George Kennan's "Long Telegram"

Grant Calder reflects on the relevance of Kennan's message today

In 1946, just after World War II, an American foreign service officer stationed in Moscow sent a telegram to his bosses in the State Department. Seventy-six years later the document deserves to be required reading as the Biden administration considers its moves in response to the Russian invasion of Ukraine.

My U.S. History class just read George Kennan’s “Long Telegram,” and we were all struck by the currency of Kennan’s observations.

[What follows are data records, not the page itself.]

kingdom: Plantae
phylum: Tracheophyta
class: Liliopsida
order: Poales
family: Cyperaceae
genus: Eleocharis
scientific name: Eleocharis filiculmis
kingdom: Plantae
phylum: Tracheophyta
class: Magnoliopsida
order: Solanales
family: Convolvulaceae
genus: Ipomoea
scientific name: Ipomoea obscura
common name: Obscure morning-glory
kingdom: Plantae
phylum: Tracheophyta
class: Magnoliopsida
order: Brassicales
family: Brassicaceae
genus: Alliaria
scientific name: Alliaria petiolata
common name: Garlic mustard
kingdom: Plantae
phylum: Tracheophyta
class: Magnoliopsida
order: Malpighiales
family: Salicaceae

In those early days of the Cold War, Kennan wanted President Truman and his administration to better understand their adversaries whose self-image and worldview were, as he put it, “so strange to our form of thought” that it required a “long” explanation.

George Kennan

According to Kennan, the Soviets believed the “capitalist world [was] beset with internal conflicts, inherent in the nature of capitalist society.” Just a few weeks ago, Vladimir Putin seems to have bought his own propaganda and dramatically underestimated the willingness of the U.S. and EU countries to come together, as they have, in the face of Russia’s invasion of Ukraine.

The Soviet government, Kennan noted, was prone to making exaggerated statements about how any “intervention” against them would be “disastrous to those who undertook it,” a tone reminiscent of Putin’s comments to the effect that the west would face “consequences you have never seen” for interfering with its “special operation” in Ukraine.

The Soviets felt that “no opportunity must be missed to reduce the strength and influence of capitalist powers,” a position reflected more recently in Putin’s military aid to Syrian president Bashar al-Assad and Russian cyber attacks and efforts to undermine western elections.

Kennan wanted the U.S. government to understand that “at the bottom of the Kremlin’s neurotic view of world affairs [was] a traditional and instinctive Russian sense of insecurity,” and a fear of “antagonistic ‘capitalist encirclement’” The country has suffered a history of repeated invasions. The expansion of NATO to its borders fuels that sense of being surrounded. Conversely, the Soviets believed there were “great possibilities for advancement of the[ir]… cause, particularly if the USSR remain[ed] militarily powerful, ideologically monolithic and faithful to its… brilliant leadership.”

These views provided “justification for that increase of military and police power of the Russian state… for that fluid and constant pressure to extend the limits of Russian police power which [were] together the natural and instinctive urges of Russian rulers.” Sounds awfully familiar.

In responding to Russian expansionism, Kennan continued, “Much depends upon the health and vigor of our own [institutions]… We must have the courage and self-confidence to cling to our own methods and conceptions of human society.”

Kennan ended his Long Telegram with the following admonition, “The greatest danger that can befall us in coping with this problem of Soviet Communism [or Putin’s Russia] is that we shall allow ourselves to become like those with whom we are coping.” Soon after Putin ordered the Russian army into Ukraine a couple of U.S. Congressmen suggested that the U.S. government kick out all Russian students attending American colleges and universities. Far better to heed Kennan’s advice, resist some of our more reactionary tendencies and make sure Russian students in the U.S. continue to feel welcome. They did not order the invasion of Ukraine.

Americans can sometimes seem uniquely uninterested in the history of other societies, not to mention their own. They are future-oriented and easily entranced by the next big thing. And yet, we are all products of our respective histories. Reading Kennan at this moment in time helped the class understand that knowing more about the past doesn’t necessarily answer all our questions about the future, it just reduces the number of surprises. And in these dangerous times that could spell the difference between compromise and catastrophic escalation.